Set out every line of text in the rows below as a numbered list, omitting the blank lines. Leave the pictures out of your answer.
*** Opening Entries shown ***
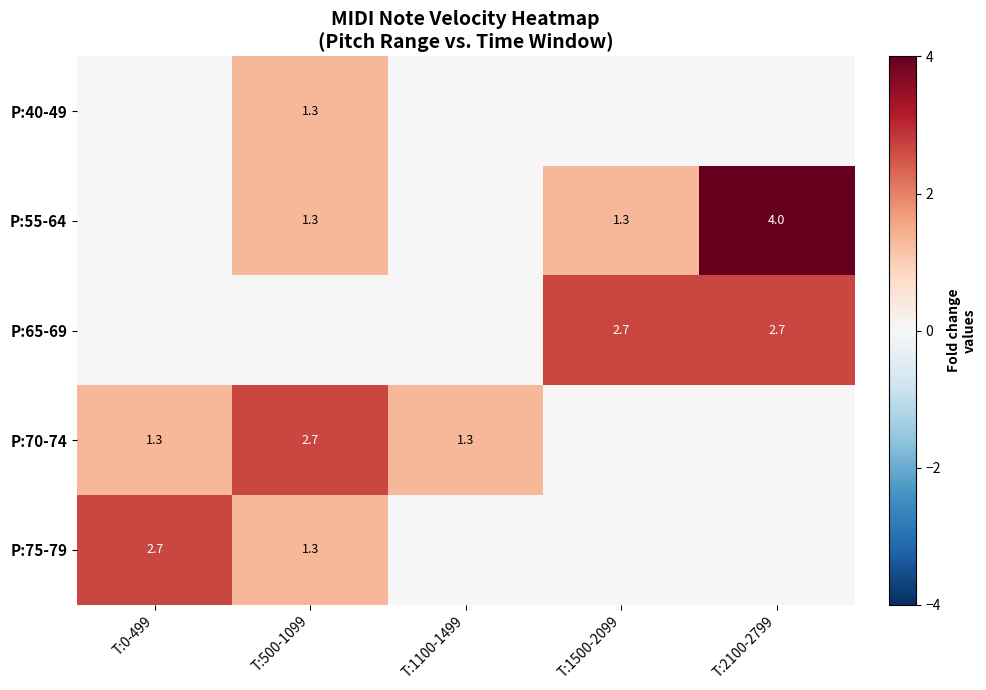

Between T:1100-1499 and T:500-1099, which is larger?

T:500-1099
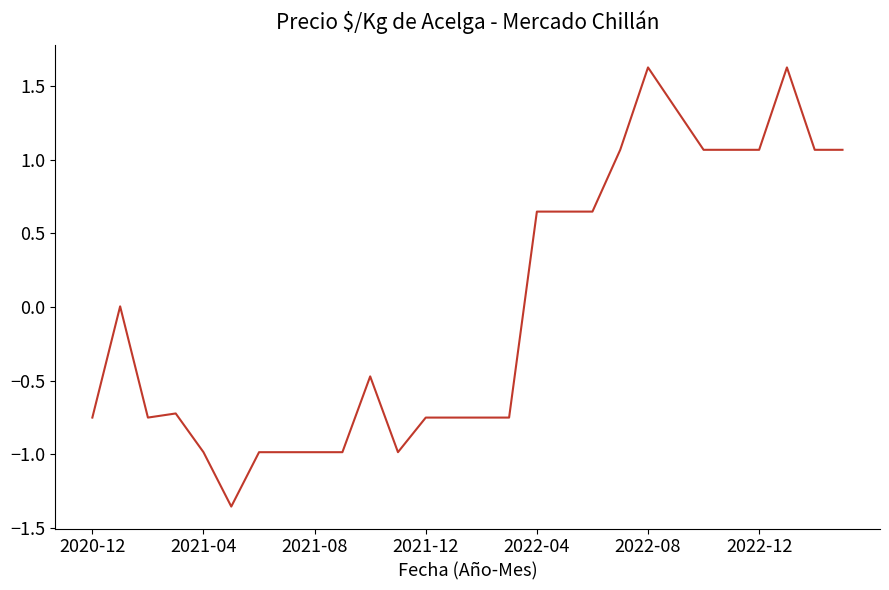

Does the chart display data point markers on the line(s)?

No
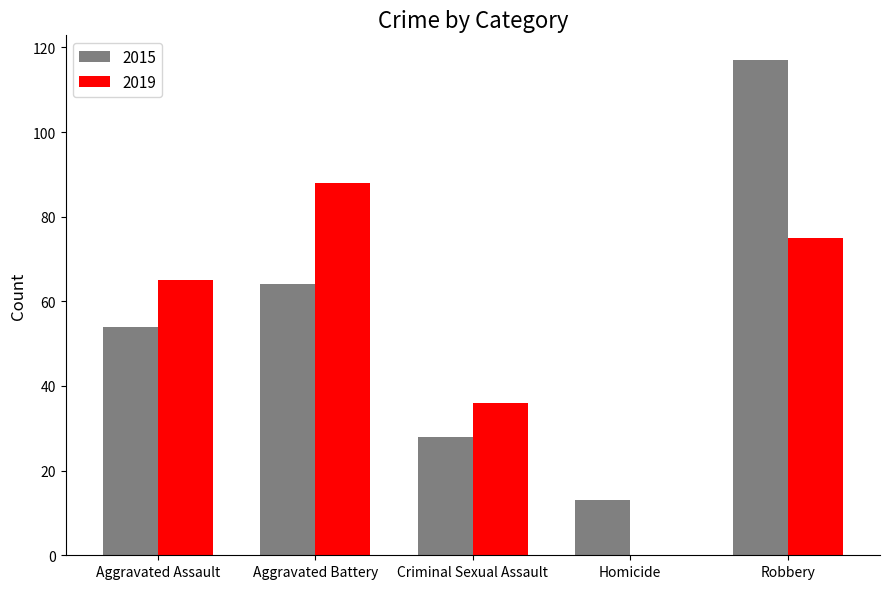

What is the sum of the 2019 values at Aggravated Assault and Homicide?

65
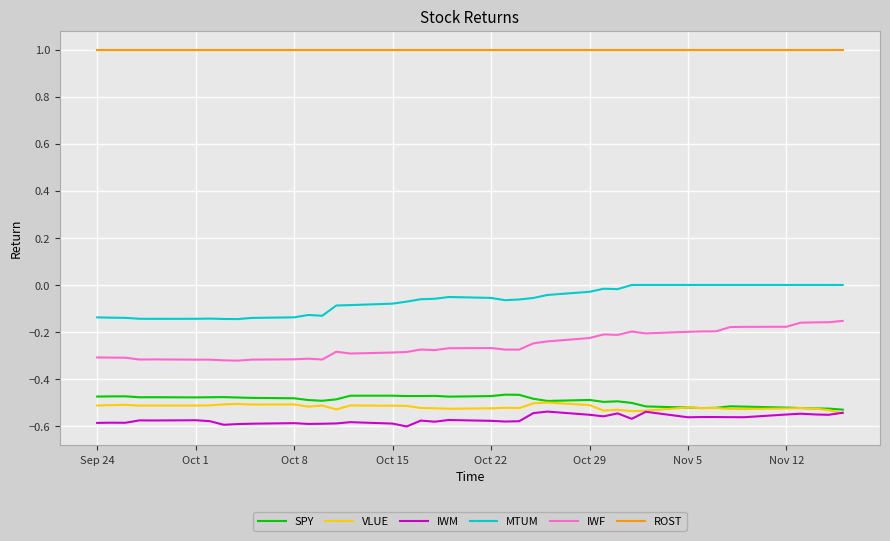

Is this an area chart (filled region under the line)?

No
*** Closing Entries shown ***
Task answer:
1. Between T:1100-1499 and T:500-1099, which is larger?
2. T:500-1099
3. Does the chart display data point markers on the line(s)?
4. No
5. What is the sum of the 2019 values at Aggravated Assault and Homicide?
6. 65
7. Is this an area chart (filled region under the line)?
8. No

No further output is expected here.